Bio

Born and raised in New Bedford, MA, Carolyn Swiszcz followed an older brother to the midwest after high school. She earned a BFA in printmaking at the Minneapolis College of Art and Design in 1994. Carolyn is renowned for her uncanny, yet affectionate landscapes and building exteriors, employing a wide range of painting and printmaking techniques, vibrant colors, and distinctive patterns. Carolyn’s proclivity for experimentation and bliss-following has also led her to create songs, music videos, and animations. She currently publishes a mail-order zine, Zebra Cat Zebra.

Carolyn’s work has been exhibited at the Minneapolis Institute of Arts, Miyako Yoshinaga Gallery in New York, Highpoint Center for Printmaking in Minneapolis, and Steven Zevitas Gallery in Boston. Her prints have been published by Highpoint Editions in Minneapolis. She is a recipient of the Jerome, McKnight, Bush, and Minnesota State Arts Board artist fellowships.  She lives in West Saint Paul, MN with her husband (photographer Wilson Webb) and their daughter. 

Artist Statement

The buildings, signs and trees in my work were chosen intuitively. I’m drawn to the textures and backstories (real and imagined) I find in the image-scape of my daily travels. These places tug at my heartstrings because they’re holding ground (for now) amidst a world that is changing around them. Noticing and rendering these images transforms the way I understand my surroundings, helping me look closely to find more to appreciate. Looking and making, one practice feeding the other.
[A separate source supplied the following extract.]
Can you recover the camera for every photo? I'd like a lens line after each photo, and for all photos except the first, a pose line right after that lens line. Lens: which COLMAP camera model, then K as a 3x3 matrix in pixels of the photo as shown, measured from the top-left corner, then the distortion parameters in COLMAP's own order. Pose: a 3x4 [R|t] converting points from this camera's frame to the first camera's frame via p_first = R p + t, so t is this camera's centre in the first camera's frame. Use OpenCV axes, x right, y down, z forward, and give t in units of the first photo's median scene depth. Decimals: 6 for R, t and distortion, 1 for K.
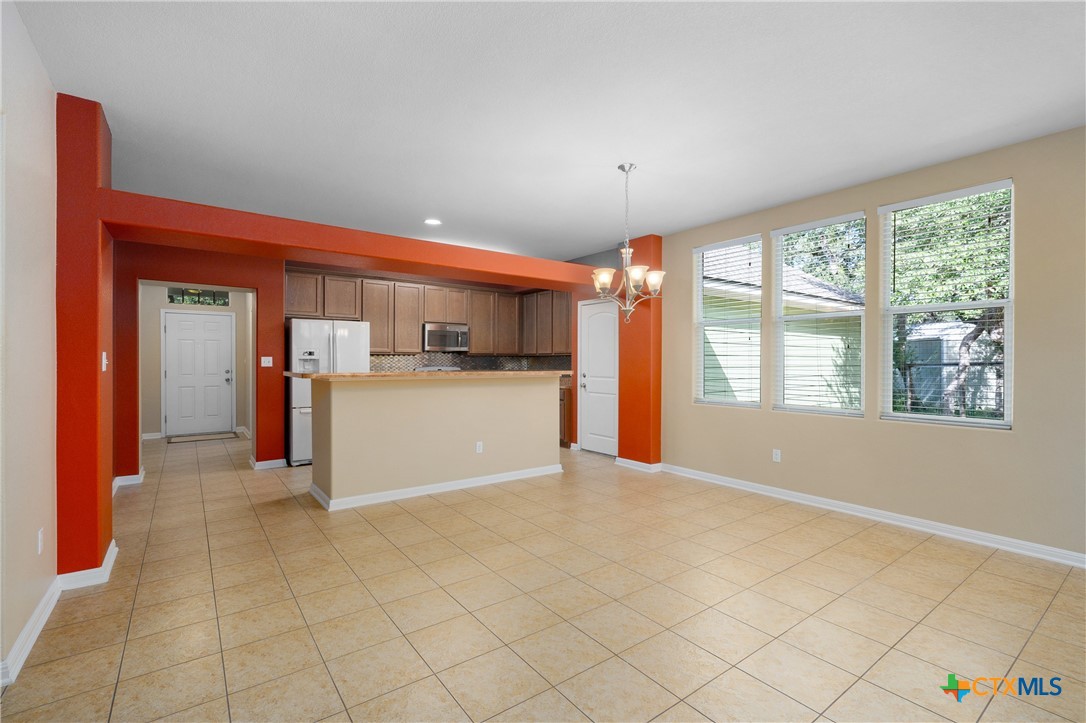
lens RADIAL K [[486.4, 0, 544.4], [0, 486.4, 360.9], [0, 0, 1]] dist [-0.000401, 0.001357]
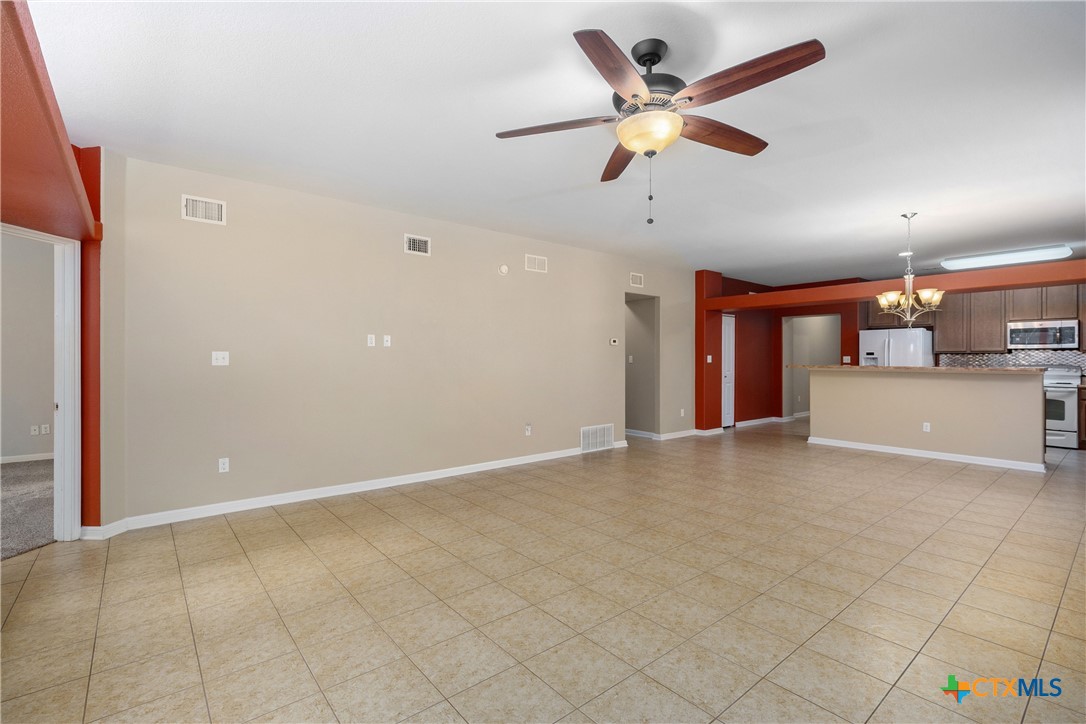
lens RADIAL K [[486.4, 0, 544.9], [0, 486.4, 359.5], [0, 0, 1]] dist [-0.000401, 0.001357]
pose [[0.048384, 0.000108, -0.998829, 0.769090], [0.001589, 0.999999, 0.000185, -0.000118], [0.998828, -0.001596, 0.048384, -0.034024]]
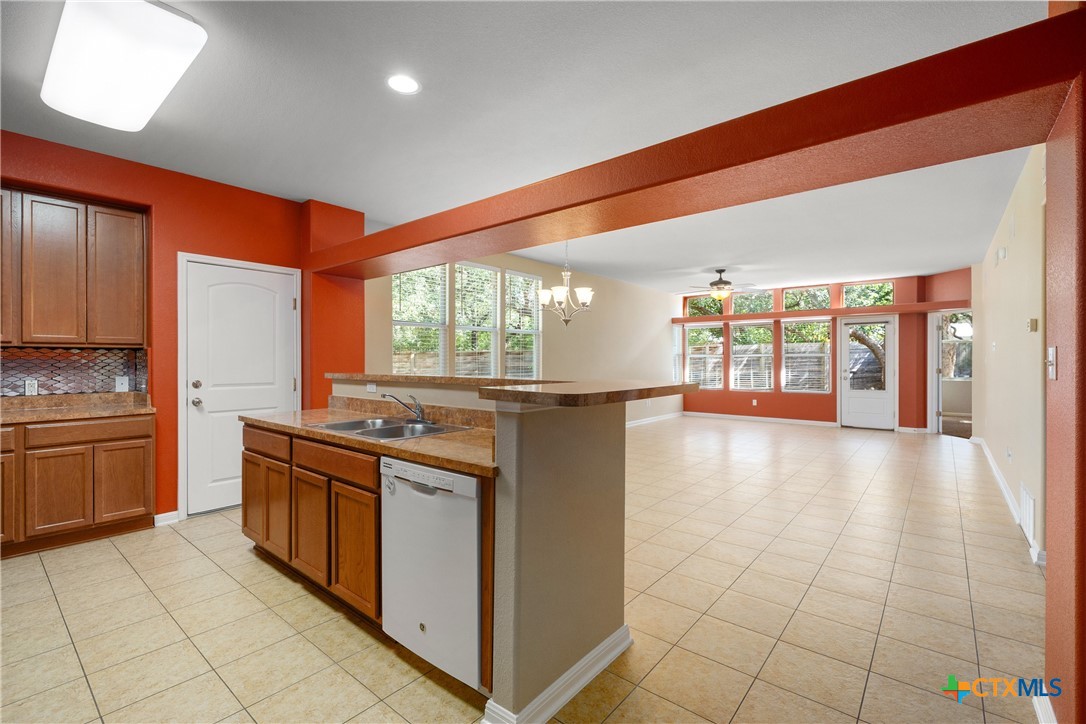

The “how” of a work -- the layers that build the image -- holds as much interest for me as the subject matter. The suspense of seeing an experiment unfold is the carrot that keeps me moving forward. I especially love the “front-loading” character of printmaking, i.e. being fussy in creating a stencil, stamp or process and then stepping back to watch it play out with all its imperfections and surprises. 

Many of my images have a plot twist about 3/4 of the way through creation -- hence the proliferation of seams. These “surgeries” are performed to dramatically change the composition or take a building from one setting to place it in another, creating new combinations that suddenly evoke a different mood or perspective. This allows me to arrive at a destination I could not have reached by a direct route.